Beneath the surface, the Tea Party is little more than a weird and disorderly mob, a federation of distinct and often competing strains of conservatism that have been unable to coalesce around a leader of their own choosing. Its rallies include not only hardcore libertarians left over from the original Ron Paul “Tea Parties,” but gun-rights advocates, fundamentalist Christians, pseudomilitia types like the Oath Keepers (a group of law- enforcement and military professionals who have vowed to disobey “unconstitutional” orders) and mainstream Republicans who have simply lost faith in their party. It’s a mistake to cast the Tea Party as anything like a unified, cohesive movement — which makes them easy prey for the very people they should be aiming their pitchforks at. A loose definition of the Tea Party might be millions of pissed-off white people sent chasing after Mexicans on Medicaid by the handful of banks and investment firms who advertise on Fox and CNBC.
The individuals in the Tea Party may come from very different walks of life, but most of them have a few things in common. After nearly a year of talking with Tea Party members from Nevada to New Jersey, I can count on one hand the key elements I expect to hear in nearly every interview. One: Every single one of them was that exceptional Republican who did protest the spending in the Bush years, and not one of them is the hypocrite who only took to the streets when a black Democratic president launched an emergency stimulus program. (“Not me — I was protesting!” is a common exclamation.) Two: Each and every one of them is the only person in America who has ever read the Constitution or watched Schoolhouse Rock. (Here they have guidance from Armey, who explains that the problem with “people who do not cherish America the way we do” is that “they did not read the Federalist Papers.”) Three: They are all furious at the implication that race is a factor in their political views — despite the fact that they blame the financial crisis on poor black homeowners, spend months on end engrossed by reports about how the New Black Panthers want to kill “cracker babies,” support politicians who think the Civil Rights Act of 1964 was an overreach of government power, tried to enact South African-style immigration laws in Arizona and obsess over Charlie Rangel, ACORN and Barack Obama’s birth certificate.
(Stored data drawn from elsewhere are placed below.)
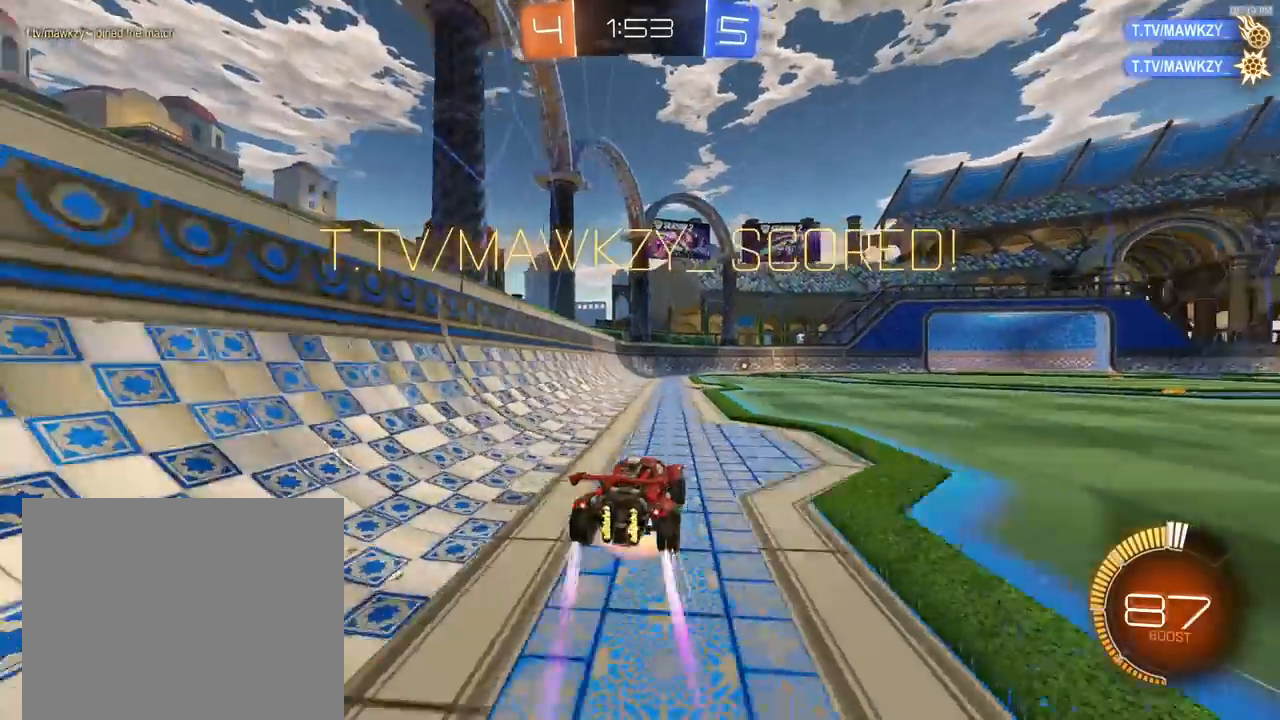
{"buttons": ["CROSS", "R2"], "left_stick": "center", "right_stick": "center", "events": [[67, "CROSS", "up"], [67, "left_stick", "up-right"], [133, "CROSS", "down"], [200, "left_stick", "down-right"], [233, "CROSS", "up"], [233, "L1", "up"], [467, "CROSS", "down"], [467, "left_stick", "center"]]}
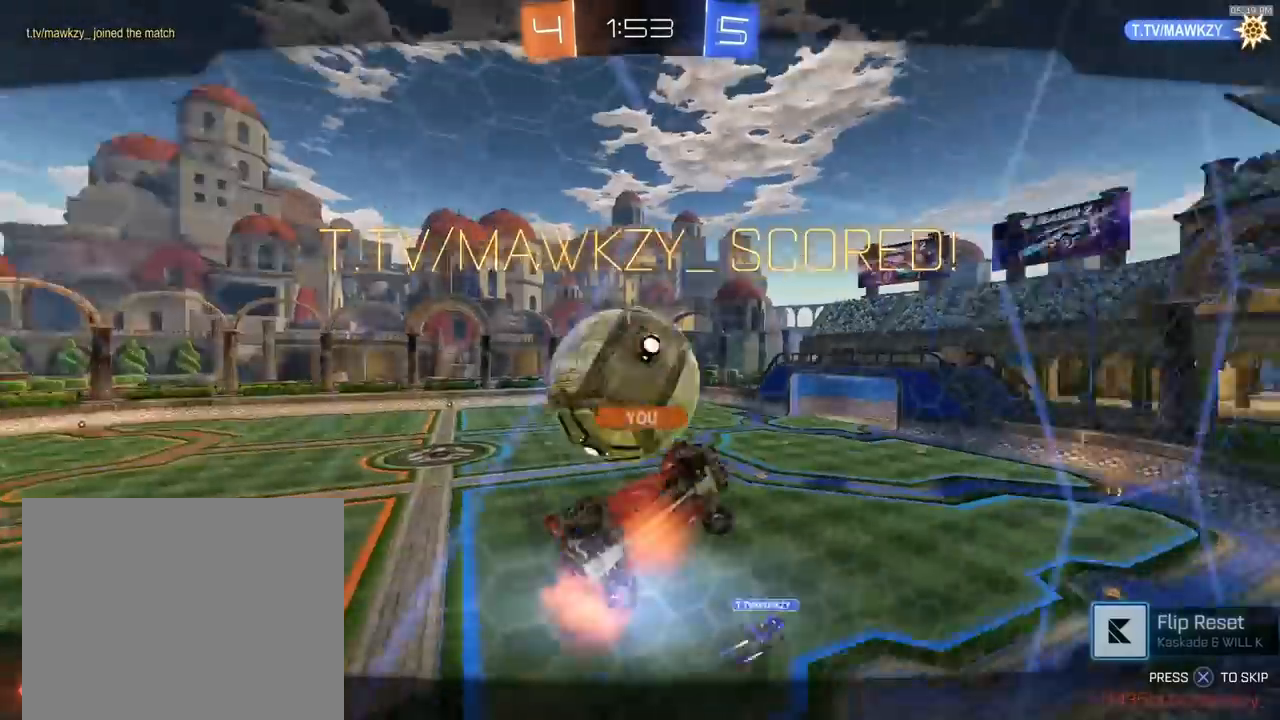
{"buttons": ["R2"], "left_stick": "center", "right_stick": "center", "events": [[100, "CROSS", "up"], [133, "CROSS", "down"], [233, "CROSS", "up"], [367, "CROSS", "down"], [467, "CROSS", "up"]]}
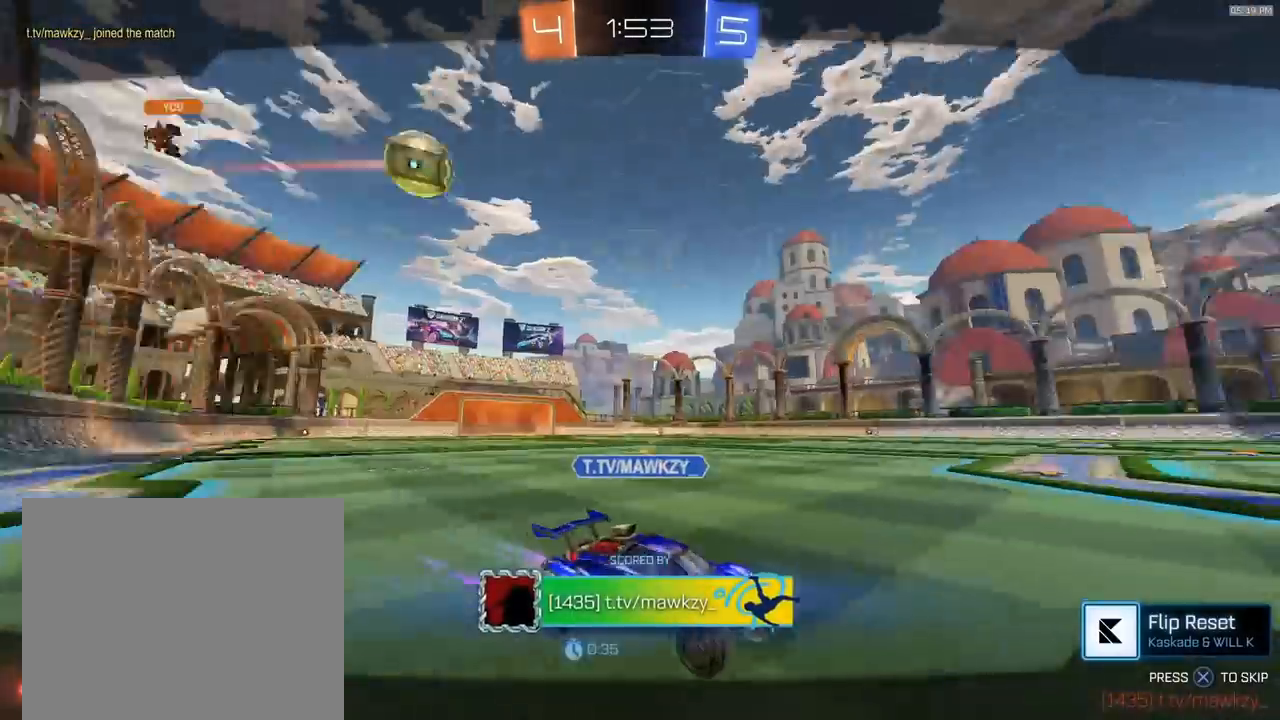
{"buttons": ["R2"], "left_stick": "center", "right_stick": "center", "events": []}
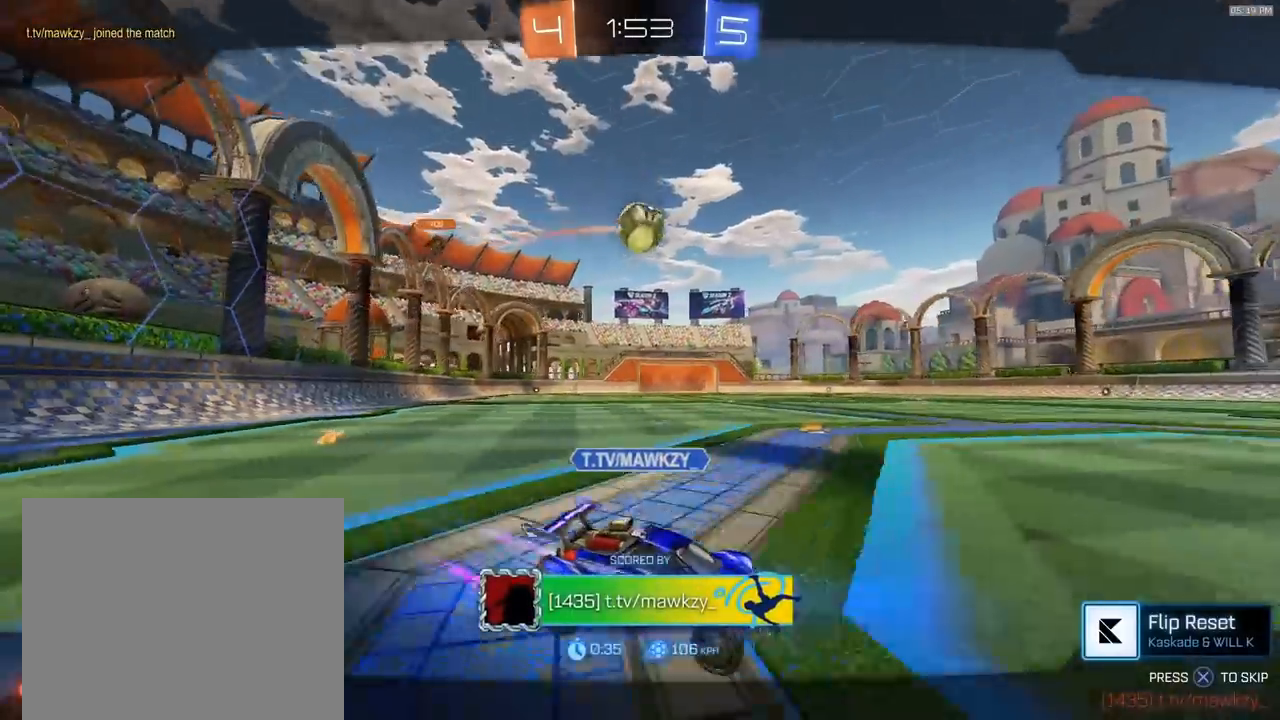
{"buttons": ["R2"], "left_stick": "center", "right_stick": "center", "events": []}
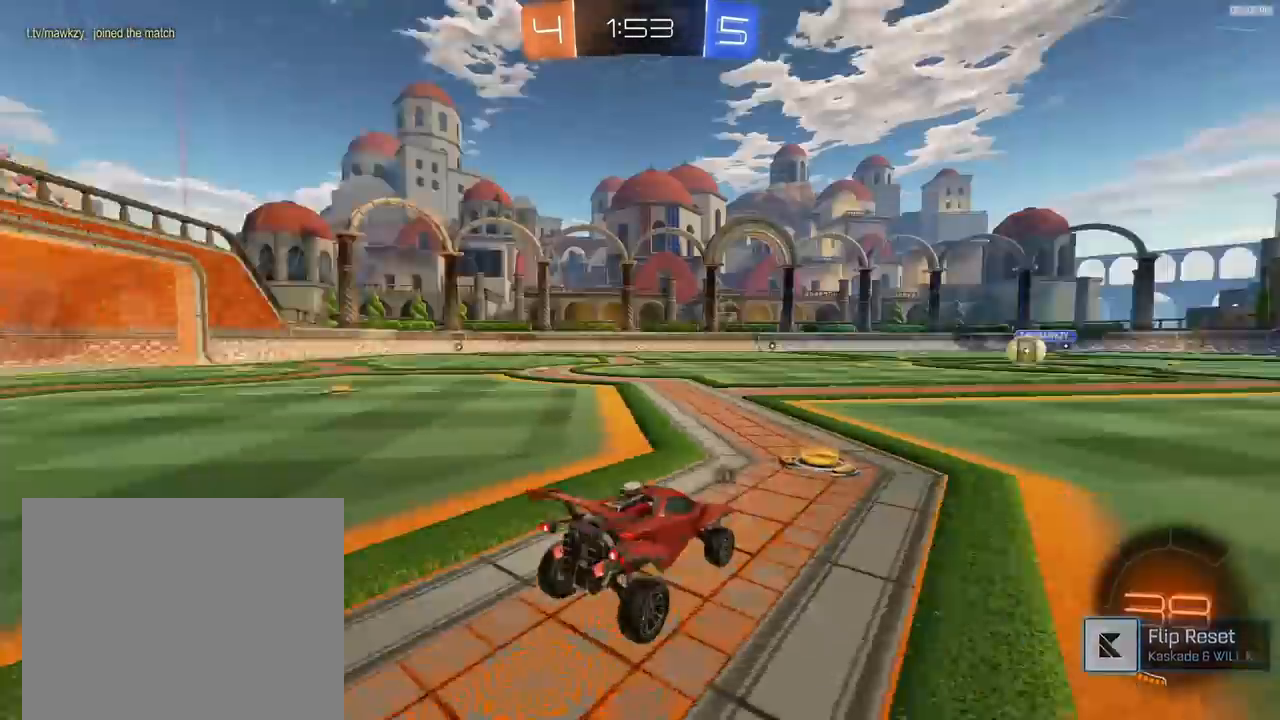
{"buttons": ["R1", "R2"], "left_stick": "up", "right_stick": "center", "events": [[400, "left_stick", "left"], [467, "R1", "down"], [500, "left_stick", "up"]]}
Four: In fact, some of their best friends are black! (Reporters in Kentucky invented a game called “White Male Liberty Patriot Bingo,” checking off a box every time a Tea Partier mentions a black friend.) And five: Everyone who disagrees with them is a radical leftist who hates America.0
It would be inaccurate to say the Tea Partiers are racists. What they are, in truth, are narcissists. They’re completely blind to how offensive the very nature of their rhetoric is to the rest of the country. I’m an ordinary middle-aged guy who pays taxes and lives in the suburbs with his wife and dog — and I’m a radical communist? I don’t love my country? I’m a redcoat? Fuck you! These are the kinds of thoughts that go through your head as you listen to Tea Partiers expound at awesome length upon their cultural victimhood, surrounded as they are by America-haters like you and me or, in the case of foreign-born president Barack Obama, people who are literally not Americans in the way they are.
It’s not like the Tea Partiers hate black people. It’s just that they’re shockingly willing to believe the appalling horseshit fantasy about how white people in the age of Obama are some kind of oppressed minority. That may not be racism, but it is incredibly, earth-shatteringly stupid. I hear this theme over and over — as I do on a recent trip to northern Kentucky, where I decide to stick on a Rand Paul button and sit in on a Tea Party event at a local amusement park. Before long, a group of about a half-dozen Tea Partiers begin speculating about how Obamacare will force emergency-room doctors to consult “death panels” that will evaluate your worth as a human being before deciding to treat you.